## Required work
Give the lines again exactly as they appear, from the first line of the listing through the line containing "X30600Y-47600D01*", and omit every picture.

## Records for processing
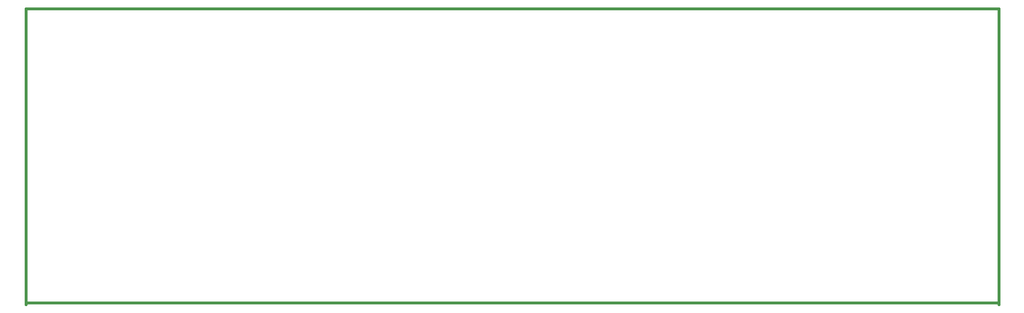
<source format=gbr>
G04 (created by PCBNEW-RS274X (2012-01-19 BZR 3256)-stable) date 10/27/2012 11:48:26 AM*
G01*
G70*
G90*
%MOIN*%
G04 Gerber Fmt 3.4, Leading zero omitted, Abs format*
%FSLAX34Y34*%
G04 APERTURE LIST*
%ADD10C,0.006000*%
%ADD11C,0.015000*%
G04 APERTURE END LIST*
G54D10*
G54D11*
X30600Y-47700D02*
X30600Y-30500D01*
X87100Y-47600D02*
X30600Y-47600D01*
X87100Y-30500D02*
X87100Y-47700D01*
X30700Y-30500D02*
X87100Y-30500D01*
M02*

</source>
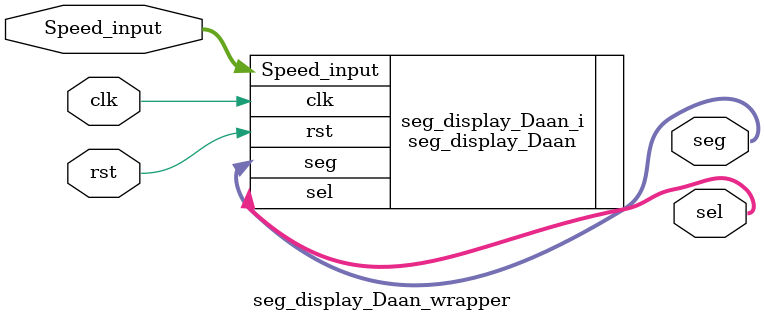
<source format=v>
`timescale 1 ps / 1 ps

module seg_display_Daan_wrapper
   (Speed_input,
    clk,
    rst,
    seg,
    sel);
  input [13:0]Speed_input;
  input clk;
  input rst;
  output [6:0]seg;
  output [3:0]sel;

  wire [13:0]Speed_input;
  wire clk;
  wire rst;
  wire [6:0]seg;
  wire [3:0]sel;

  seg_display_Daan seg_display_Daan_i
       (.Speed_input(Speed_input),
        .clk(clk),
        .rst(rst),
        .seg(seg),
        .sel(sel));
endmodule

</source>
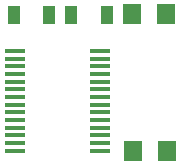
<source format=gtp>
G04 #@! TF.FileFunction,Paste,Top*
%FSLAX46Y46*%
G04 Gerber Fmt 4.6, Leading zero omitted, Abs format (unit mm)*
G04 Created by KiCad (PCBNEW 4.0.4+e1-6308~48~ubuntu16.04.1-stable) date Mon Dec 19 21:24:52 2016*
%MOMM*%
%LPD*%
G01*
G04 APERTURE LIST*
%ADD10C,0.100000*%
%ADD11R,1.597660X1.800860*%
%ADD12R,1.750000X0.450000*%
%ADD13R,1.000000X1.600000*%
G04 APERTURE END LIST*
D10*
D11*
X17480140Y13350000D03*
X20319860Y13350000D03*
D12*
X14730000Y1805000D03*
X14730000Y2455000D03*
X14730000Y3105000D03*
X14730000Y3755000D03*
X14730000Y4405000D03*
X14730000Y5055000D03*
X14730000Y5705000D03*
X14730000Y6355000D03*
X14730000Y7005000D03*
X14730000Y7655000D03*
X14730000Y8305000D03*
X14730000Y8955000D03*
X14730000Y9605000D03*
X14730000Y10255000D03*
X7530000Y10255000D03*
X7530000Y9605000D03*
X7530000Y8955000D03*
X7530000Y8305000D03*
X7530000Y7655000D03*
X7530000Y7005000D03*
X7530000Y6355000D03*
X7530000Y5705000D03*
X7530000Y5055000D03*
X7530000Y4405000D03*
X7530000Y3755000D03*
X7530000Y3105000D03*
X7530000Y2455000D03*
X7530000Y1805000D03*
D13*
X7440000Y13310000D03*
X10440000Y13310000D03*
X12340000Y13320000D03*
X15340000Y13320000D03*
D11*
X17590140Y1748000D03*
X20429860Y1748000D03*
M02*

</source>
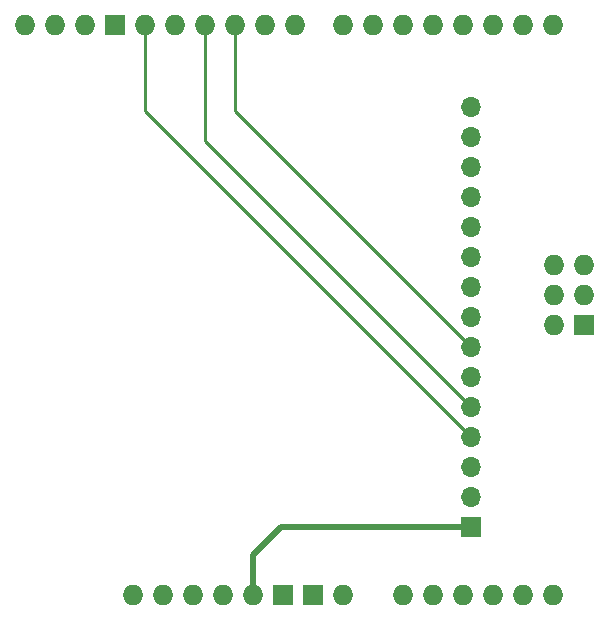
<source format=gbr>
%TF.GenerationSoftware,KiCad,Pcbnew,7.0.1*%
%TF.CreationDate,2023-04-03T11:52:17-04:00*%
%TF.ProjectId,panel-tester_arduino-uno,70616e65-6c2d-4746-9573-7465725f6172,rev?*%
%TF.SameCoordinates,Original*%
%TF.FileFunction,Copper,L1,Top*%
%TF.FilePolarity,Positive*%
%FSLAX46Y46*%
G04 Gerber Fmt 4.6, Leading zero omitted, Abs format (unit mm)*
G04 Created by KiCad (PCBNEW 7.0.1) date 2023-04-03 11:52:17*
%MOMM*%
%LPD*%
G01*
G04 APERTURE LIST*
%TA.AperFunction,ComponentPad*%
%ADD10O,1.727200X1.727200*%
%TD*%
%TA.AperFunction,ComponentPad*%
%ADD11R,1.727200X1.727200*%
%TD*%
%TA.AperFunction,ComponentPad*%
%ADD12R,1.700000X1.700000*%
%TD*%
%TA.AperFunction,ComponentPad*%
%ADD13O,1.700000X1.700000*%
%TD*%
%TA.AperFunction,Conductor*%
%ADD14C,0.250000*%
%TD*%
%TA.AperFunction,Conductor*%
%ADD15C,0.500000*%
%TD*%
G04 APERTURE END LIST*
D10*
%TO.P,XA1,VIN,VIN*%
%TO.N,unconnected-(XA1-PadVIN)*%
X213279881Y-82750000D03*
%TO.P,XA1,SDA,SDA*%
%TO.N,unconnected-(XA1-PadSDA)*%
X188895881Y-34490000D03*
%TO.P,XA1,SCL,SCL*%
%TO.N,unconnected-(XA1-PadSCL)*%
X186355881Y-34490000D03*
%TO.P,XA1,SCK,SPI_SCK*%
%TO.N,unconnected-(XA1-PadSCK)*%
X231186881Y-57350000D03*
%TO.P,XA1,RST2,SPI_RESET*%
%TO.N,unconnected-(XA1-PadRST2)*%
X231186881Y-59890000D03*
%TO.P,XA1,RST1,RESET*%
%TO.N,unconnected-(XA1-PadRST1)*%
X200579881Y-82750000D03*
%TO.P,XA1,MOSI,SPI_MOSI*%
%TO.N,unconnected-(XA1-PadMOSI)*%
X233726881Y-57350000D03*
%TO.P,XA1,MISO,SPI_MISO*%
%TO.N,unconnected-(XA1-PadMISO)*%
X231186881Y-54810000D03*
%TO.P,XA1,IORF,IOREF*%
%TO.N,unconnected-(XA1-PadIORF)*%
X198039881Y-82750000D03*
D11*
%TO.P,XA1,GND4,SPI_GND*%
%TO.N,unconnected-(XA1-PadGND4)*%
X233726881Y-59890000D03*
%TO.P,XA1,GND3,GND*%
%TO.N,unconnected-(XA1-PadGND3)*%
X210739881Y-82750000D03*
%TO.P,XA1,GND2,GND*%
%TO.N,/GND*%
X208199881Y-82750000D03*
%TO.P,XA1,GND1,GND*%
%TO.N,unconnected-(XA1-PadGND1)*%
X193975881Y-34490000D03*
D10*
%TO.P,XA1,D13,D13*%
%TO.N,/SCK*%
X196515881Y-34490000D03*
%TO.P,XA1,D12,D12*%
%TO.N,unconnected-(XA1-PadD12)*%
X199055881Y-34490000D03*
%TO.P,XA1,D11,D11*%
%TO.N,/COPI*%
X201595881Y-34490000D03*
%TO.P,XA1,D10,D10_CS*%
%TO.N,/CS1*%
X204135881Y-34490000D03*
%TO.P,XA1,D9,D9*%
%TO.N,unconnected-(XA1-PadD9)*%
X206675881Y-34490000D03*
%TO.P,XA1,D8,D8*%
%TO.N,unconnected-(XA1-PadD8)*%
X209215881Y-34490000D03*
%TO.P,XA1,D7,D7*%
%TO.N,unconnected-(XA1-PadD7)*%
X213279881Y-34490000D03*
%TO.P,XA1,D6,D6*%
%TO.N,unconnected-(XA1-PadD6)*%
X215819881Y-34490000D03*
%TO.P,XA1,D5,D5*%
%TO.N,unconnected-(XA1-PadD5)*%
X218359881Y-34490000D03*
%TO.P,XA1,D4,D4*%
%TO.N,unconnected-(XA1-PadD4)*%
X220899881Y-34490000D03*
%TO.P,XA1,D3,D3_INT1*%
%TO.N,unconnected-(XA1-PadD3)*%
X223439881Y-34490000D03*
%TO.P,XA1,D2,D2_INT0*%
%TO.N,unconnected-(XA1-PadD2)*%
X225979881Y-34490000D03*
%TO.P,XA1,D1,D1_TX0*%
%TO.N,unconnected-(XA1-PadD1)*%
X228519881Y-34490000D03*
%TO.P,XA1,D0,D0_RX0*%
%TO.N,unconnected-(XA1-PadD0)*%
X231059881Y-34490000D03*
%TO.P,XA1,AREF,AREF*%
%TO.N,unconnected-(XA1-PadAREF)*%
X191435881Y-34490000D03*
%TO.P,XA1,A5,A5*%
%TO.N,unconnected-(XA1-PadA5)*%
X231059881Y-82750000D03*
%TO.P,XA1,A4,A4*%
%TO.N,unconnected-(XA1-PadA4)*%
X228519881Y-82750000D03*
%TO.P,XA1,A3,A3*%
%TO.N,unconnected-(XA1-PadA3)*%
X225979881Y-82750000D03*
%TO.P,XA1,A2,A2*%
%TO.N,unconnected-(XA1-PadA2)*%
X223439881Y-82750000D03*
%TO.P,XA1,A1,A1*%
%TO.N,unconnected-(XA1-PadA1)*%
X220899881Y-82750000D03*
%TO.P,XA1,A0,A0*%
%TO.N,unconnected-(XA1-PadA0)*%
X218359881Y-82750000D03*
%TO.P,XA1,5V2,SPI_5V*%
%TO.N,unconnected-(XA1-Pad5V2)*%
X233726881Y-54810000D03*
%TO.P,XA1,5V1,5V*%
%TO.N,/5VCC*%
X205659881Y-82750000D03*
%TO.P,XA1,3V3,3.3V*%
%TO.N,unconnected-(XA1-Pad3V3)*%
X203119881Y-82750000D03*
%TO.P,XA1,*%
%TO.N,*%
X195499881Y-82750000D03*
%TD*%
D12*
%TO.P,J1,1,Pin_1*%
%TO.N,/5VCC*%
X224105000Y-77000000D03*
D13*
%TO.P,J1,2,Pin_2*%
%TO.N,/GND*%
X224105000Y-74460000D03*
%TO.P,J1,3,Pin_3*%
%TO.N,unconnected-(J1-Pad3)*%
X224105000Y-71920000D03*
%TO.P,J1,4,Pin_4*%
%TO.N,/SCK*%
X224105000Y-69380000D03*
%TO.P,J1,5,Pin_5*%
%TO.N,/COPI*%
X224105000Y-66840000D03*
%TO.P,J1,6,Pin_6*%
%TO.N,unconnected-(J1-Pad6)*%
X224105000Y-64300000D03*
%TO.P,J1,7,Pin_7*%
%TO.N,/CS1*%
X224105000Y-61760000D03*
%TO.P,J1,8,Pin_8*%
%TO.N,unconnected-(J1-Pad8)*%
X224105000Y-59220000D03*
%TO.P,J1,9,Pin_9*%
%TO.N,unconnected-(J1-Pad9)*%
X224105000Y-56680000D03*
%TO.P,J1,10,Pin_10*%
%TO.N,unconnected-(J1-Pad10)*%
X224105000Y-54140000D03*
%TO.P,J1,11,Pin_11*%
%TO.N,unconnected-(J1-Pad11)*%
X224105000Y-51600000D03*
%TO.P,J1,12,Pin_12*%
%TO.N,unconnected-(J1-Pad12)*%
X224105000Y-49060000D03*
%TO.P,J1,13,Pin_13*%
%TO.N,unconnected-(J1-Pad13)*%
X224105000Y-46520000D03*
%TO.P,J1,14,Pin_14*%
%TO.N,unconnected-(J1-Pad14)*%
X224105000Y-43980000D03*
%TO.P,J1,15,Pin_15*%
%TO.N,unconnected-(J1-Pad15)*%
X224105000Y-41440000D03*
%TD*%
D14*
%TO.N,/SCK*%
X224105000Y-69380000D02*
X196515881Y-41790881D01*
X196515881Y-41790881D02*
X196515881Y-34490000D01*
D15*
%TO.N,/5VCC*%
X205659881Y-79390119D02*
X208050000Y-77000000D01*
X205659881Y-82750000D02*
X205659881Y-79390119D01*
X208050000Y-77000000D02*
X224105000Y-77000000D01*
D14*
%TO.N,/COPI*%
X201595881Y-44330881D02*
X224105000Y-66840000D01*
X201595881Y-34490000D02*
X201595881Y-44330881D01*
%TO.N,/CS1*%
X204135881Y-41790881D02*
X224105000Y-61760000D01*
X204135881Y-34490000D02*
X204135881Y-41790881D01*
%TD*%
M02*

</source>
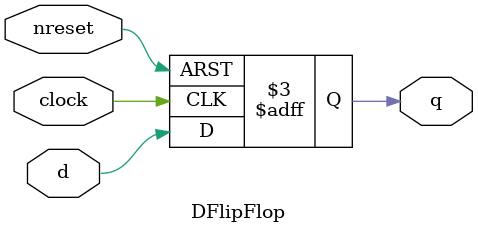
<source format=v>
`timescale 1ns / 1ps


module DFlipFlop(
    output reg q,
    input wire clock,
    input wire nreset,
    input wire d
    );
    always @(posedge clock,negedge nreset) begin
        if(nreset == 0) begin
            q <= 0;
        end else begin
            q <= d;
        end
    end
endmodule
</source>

## Solution to this task
<source format=gbr>
G04 (created by PCBNEW-RS274X (2012-01-19 BZR 3256)-stable) date 10/27/2012 11:48:26 AM*
G01*
G70*
G90*
%MOIN*%
G04 Gerber Fmt 3.4, Leading zero omitted, Abs format*
%FSLAX34Y34*%
G04 APERTURE LIST*
%ADD10C,0.006000*%
%ADD11C,0.015000*%
G04 APERTURE END LIST*
G54D10*
G54D11*
X30600Y-47700D02*
X30600Y-30500D01*
X87100Y-47600D02*
X30600Y-47600D01*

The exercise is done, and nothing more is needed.